Are American Depository Receipts (ADR's) affected by the US markets they are traded on?
I have a question about ADR's which I have been unable to find a suitable answer to on my own.
When you trade ADR's on a stock market, you are trading a foreign stock in US Dollars on a US stock exchange. The actual foreign securities are held by a US bank and then converted to US$ to be sold within US markets.
MY QUESTION IS...Since the actual company, and company stock, is located in a different country, would the stock follow the overall market trends of the country it's located in, or would it follow US market trends, following the markets it's being traded on.
For example, let's say I buy a Chinese ADR. This ADR is traded on the NASDAQ in the US. In the event of a market crash or consolidation for NASDAQ, would the stock be as affected as other US companies listed on the exchange? or would the ADR tend to follow performance similar to the Shanghai Stock Exchange, regardless of what the NASDAQ is doing?
This has been seriously bugging me, Thank You!

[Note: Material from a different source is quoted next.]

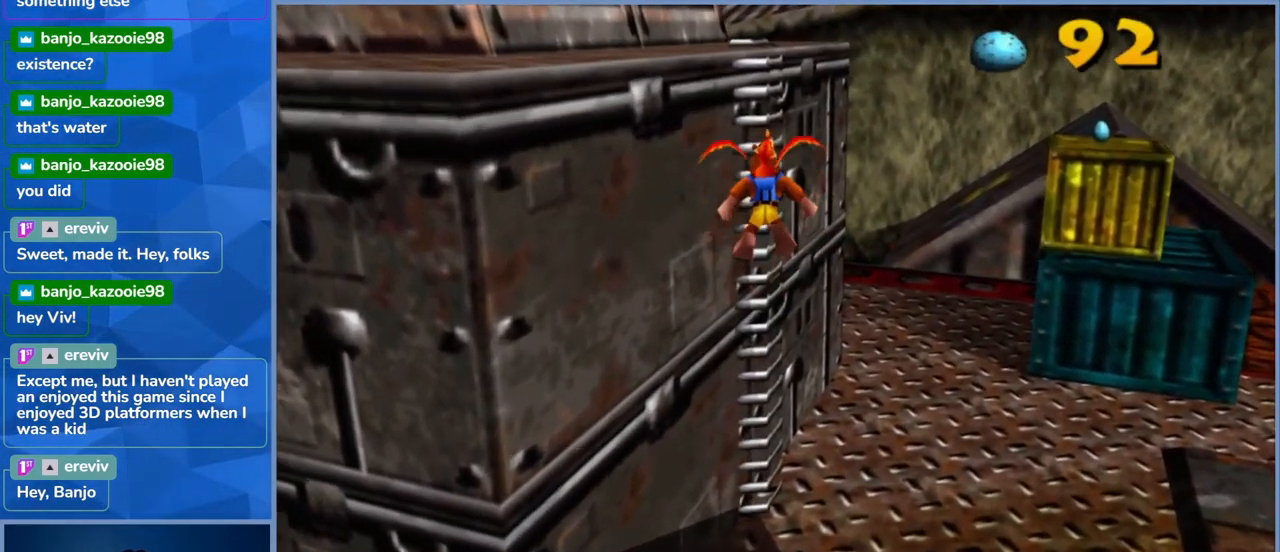
{"buttons": ["A"], "left_stick": "up", "right_stick": "center", "events": []}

- JerryLv 77 years agoFavorite Answer
First you need to understand the arbitrage relationship between the ADR (in US dollars) and the underlying security (in home currency). ADRs fully reflect the risk of both the underlying security and changes in foreign exchange rates.

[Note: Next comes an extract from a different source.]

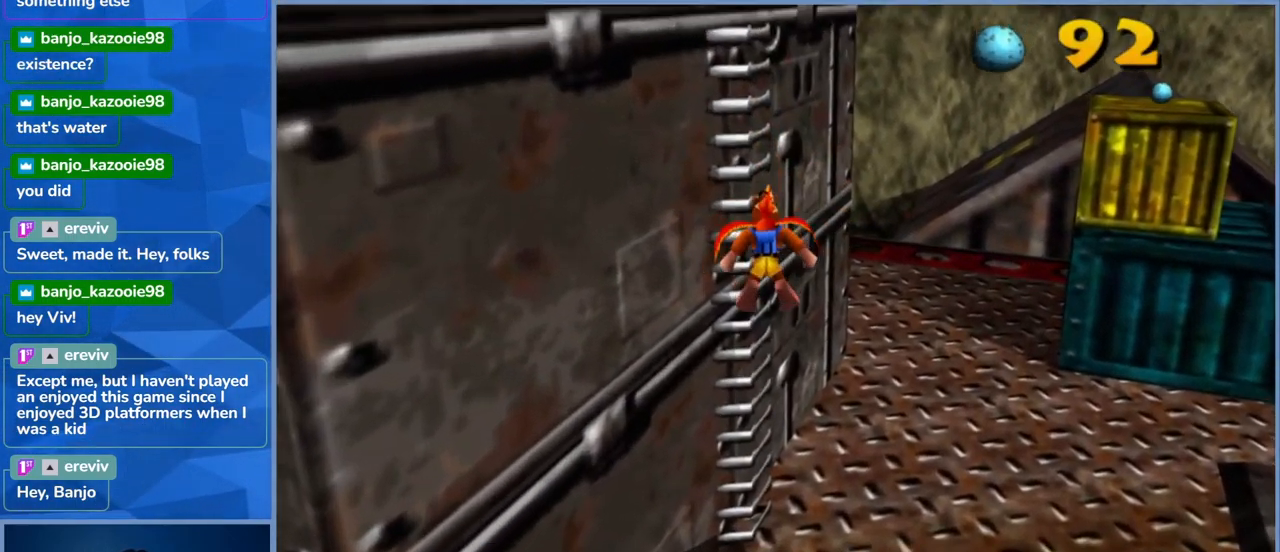
{"buttons": [], "left_stick": "up-left", "right_stick": "center", "events": [[50, "left_stick", "up-left"], [217, "A", "up"]]}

ADR = Ordinary * fx_rate * ADR_to_ord_ratio
The ADR_to_ord_ratio reflects that an ADR may represent 1 share, many shares, or a fractional share.
Next you need to realize that there are strong correlations across international stock markets. As the US is the largest market, foreign markets tend to follow its moves.
Now to the case of your Chinese ADR. Its price reflects the price of the Chinese underlying share and the USD/Yuan exchange rate. However, to the extent that the market expects a strong move on NASDAQ to impact overseas markets, the ADR may be correlated with NASDAQ.